Text segment:
- Opening Delimiter -

National Security Review of Foreign Investment in China

Denmark has promulgated a new foreign investment screening legislation which entered into force on 1 July 2021, and we have recently published an article on the Danish screening law on our website (https://www.magnussonlaw.com/news/new-danish-rules-on-screening-and-approval-of-foreign-investments/).

We are at the moment seeing a global trend for more scrutiny of foreign investments.

In addition to Denmark a number of EU countries have introduced or are looking to introduce new FDI regimes, and it is also an issue raising attention at the level of the European Commission.

It is, however, not only in Europe that we see the trend, with also China having implemented during 2021 a new national security review legislation.

The National Development and Reform Committee (“NDRC”) and the Ministry of Commerce (“MOFCOM”) of PRC jointly passed the Measures for Security Review of Foreign Investment (the “Measures”), which came into effect from 18 January 2021.

 

Scope of the Measures

The Measures, similar to many other Chinese legislative initiatives, appear to have a board range of application, targeting all forms of foreign investments, regardless of whether direct and indirect, in China, including (i) greenfield investment, (ii) equity or asset acquisition, and (iii) any other forms of foreign investment.

Foreign investment by a sole company or jointly with other foreign companies or PRC companies are all captured by the Measures.

The last catch-all  “any other forms” item set out in the Measures implies to capture any contractual arrangement (e.g. VIE), long-term loan or lease agreement, nominee shareholding, trust and similar arrangement.

- Closing Delimiter -

Data excerpts:
- Opening Delimiter -

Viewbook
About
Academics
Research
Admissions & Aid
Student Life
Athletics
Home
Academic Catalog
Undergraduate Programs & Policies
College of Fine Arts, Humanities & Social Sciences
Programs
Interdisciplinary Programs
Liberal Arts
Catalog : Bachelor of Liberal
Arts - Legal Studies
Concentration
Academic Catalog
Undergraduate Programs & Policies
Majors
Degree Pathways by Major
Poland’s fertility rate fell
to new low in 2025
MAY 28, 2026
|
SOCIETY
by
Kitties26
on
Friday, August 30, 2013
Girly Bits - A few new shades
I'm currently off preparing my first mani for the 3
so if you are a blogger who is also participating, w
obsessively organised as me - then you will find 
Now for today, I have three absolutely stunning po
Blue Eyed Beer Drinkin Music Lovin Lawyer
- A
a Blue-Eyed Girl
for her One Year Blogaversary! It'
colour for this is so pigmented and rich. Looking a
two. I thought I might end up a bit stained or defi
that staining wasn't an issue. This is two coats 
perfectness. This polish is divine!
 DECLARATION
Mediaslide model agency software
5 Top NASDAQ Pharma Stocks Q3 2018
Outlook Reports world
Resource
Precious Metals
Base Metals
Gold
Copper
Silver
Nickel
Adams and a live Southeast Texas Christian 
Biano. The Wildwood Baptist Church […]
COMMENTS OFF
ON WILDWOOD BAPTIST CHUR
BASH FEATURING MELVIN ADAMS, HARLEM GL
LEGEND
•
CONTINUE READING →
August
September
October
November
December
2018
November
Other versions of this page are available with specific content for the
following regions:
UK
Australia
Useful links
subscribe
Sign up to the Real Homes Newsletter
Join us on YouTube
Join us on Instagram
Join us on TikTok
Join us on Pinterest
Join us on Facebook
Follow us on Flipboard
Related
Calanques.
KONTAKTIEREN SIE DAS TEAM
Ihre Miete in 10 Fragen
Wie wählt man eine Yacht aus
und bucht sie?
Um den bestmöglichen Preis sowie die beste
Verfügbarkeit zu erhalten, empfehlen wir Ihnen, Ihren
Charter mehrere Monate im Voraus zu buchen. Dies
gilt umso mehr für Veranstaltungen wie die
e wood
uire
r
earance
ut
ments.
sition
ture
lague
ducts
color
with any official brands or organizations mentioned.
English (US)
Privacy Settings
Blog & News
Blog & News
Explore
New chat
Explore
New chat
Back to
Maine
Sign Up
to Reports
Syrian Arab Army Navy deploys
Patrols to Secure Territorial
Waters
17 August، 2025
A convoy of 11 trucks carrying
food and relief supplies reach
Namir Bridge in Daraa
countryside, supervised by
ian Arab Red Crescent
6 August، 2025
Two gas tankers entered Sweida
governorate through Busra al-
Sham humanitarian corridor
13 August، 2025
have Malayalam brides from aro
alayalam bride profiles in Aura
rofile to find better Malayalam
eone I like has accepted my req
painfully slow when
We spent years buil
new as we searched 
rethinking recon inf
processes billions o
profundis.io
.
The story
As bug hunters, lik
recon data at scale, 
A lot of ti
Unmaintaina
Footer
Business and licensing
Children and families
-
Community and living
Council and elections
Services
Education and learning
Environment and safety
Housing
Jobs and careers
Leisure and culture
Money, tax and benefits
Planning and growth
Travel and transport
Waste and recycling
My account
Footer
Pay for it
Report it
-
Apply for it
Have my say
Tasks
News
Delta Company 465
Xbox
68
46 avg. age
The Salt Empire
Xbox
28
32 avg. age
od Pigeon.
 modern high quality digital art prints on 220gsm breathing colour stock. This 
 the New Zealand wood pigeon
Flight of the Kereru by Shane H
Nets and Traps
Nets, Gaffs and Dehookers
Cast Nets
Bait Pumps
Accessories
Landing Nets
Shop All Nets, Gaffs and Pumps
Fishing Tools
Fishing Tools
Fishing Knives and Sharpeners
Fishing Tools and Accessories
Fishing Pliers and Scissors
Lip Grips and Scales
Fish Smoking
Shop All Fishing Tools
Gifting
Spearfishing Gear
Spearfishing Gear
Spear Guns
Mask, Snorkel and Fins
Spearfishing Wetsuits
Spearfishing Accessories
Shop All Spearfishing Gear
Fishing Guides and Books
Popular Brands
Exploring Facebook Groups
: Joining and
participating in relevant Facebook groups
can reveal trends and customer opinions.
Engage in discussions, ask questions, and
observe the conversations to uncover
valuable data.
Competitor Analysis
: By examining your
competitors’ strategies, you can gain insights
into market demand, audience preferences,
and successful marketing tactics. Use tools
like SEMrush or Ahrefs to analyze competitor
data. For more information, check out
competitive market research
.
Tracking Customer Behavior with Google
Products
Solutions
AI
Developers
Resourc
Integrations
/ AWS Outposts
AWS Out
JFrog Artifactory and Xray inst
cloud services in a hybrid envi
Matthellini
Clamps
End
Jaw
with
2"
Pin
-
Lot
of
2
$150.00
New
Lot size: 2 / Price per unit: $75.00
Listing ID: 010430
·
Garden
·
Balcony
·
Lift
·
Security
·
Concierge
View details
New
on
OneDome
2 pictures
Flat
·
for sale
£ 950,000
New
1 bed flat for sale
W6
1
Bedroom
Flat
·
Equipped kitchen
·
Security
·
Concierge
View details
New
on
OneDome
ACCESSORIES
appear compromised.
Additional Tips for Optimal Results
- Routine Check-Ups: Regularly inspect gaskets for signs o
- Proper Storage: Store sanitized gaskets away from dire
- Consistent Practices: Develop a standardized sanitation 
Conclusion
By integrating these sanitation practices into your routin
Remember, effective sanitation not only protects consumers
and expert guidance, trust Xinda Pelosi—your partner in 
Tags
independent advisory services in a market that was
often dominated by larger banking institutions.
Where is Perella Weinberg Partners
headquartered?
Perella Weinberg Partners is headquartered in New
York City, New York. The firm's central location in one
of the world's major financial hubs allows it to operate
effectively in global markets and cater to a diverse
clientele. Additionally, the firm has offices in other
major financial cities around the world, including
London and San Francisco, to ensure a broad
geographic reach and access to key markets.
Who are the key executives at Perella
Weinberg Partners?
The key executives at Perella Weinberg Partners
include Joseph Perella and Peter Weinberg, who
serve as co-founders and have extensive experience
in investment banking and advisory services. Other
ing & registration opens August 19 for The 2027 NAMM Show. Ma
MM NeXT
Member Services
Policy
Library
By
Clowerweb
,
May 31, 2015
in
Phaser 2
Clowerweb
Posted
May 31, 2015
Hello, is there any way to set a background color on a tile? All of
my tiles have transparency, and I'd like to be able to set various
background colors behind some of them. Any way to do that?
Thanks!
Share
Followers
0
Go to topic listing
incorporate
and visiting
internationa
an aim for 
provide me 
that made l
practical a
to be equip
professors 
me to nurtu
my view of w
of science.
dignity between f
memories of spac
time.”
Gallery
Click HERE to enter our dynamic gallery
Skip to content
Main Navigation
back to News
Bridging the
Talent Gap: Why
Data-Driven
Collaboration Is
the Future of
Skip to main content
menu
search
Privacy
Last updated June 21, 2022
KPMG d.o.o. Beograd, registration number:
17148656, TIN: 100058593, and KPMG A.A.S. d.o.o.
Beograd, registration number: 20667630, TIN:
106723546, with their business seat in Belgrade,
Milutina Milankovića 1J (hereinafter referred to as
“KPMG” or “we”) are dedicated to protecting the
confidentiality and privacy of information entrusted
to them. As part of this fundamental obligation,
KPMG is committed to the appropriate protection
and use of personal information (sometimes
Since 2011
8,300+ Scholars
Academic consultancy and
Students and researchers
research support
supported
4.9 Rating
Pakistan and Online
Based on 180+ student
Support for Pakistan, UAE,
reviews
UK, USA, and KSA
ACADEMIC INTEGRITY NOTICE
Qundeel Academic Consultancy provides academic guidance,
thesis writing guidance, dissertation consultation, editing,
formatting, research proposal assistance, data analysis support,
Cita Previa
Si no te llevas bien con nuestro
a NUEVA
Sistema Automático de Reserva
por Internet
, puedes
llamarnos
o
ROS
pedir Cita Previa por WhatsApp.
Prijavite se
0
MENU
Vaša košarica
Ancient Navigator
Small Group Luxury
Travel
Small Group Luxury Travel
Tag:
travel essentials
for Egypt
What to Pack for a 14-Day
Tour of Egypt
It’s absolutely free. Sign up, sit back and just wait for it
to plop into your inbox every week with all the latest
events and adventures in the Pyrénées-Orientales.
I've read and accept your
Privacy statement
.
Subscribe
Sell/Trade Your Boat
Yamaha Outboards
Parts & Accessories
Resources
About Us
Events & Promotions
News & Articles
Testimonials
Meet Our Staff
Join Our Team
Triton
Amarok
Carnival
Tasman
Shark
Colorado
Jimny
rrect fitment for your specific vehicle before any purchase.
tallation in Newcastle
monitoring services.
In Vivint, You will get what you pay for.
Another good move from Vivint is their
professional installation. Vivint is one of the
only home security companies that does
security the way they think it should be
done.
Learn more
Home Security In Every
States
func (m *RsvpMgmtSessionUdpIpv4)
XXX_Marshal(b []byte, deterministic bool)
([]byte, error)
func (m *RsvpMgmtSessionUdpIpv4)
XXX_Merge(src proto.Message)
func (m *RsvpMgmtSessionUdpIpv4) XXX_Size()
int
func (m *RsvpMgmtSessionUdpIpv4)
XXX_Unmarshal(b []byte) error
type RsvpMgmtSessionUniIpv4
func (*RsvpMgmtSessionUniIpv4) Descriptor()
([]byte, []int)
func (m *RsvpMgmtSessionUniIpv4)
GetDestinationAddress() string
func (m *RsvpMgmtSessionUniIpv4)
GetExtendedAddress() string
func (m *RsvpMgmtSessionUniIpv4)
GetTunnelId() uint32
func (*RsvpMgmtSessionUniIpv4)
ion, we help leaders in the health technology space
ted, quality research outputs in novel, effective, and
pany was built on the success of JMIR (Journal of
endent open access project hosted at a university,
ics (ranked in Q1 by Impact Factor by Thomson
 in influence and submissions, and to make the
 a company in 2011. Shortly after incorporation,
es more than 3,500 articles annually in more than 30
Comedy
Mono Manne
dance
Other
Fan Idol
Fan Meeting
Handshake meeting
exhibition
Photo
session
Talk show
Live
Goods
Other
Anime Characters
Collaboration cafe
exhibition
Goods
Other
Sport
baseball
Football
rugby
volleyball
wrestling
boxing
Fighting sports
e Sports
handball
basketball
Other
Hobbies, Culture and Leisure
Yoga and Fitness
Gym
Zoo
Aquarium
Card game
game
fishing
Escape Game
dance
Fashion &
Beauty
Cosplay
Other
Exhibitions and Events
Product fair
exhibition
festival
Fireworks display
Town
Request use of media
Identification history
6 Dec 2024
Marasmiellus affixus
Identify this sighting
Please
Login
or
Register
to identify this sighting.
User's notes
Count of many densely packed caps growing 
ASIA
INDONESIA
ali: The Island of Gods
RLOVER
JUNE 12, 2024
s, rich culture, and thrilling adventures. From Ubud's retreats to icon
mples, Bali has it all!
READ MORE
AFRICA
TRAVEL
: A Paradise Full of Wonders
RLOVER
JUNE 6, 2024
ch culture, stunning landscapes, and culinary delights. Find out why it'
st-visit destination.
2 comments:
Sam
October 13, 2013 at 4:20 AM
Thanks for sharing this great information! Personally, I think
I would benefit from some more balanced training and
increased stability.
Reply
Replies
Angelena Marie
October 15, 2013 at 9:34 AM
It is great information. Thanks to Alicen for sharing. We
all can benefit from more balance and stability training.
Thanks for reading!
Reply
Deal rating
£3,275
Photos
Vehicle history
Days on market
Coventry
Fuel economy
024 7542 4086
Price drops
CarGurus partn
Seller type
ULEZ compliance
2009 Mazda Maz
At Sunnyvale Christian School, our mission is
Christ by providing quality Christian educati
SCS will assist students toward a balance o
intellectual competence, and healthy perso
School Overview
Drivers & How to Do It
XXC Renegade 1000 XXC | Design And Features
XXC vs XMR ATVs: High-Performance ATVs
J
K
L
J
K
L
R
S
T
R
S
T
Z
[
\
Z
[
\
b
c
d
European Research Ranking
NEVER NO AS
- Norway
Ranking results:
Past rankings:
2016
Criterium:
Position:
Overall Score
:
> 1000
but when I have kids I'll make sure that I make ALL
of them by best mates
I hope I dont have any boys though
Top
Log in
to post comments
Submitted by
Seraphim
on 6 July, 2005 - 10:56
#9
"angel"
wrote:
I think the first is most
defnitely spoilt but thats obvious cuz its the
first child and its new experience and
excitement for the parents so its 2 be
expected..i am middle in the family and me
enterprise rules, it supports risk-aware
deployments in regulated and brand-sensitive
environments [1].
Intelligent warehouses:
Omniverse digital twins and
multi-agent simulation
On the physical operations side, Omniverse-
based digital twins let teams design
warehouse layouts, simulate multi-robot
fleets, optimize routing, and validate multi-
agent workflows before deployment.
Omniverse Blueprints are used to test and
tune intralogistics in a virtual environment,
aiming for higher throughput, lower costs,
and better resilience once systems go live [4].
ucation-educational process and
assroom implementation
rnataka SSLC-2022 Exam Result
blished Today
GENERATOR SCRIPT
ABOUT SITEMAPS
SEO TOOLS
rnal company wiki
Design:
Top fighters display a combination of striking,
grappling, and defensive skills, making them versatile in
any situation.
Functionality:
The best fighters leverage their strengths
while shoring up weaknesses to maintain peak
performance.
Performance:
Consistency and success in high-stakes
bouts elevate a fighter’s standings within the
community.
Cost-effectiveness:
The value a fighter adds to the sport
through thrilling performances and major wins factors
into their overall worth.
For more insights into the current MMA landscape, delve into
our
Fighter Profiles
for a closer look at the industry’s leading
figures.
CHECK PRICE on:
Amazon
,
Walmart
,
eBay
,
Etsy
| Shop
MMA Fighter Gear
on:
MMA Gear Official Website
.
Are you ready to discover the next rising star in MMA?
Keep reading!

- Closing Delimiter -

Work to be completed: Resume the text on China's national security review of foreign investment after its last sentence. The records have no connection to the text on China's security review of foreign investment.

Written reply:
Sectors Subject to Security Review

Sectors subject to national security review are classified into two categories:

(i) military-related sectors, which cover not only military related sectors and sectors concerning national defense, but also investment in the surrounding areas of military related sectors from a geographical point of view; and

(ii) the following key sectors with actual control of the invested company: agricultural, energy, equipment manufacturing, infrastructure, transportation, cultural, information technology and internet, financial, technologies and other important sectors concerning national security. What is considered “key” remains undefined in the Measures, leaving the authority discretion to identify any sector or capture any company from time to time.

The concept of “actual control” that is used in the Measures is consistent with other Chinese rules with regard to foreign investment security review currently in place.

A foreign investor holding more than 50% equity interests of, or having a significant impact on board or shareholding meeting of, or being able to exert a substantive impact on the business decision, personnel, finance, technology, etc. of, the invested company, can be deemed as having actual control of the invested company.

 

Procedures of Security Review

A new governmental department named “work office” is set up and jointly headed by NDRC and MOFCOM at the central level, to be responsible for national security review of foreign investment.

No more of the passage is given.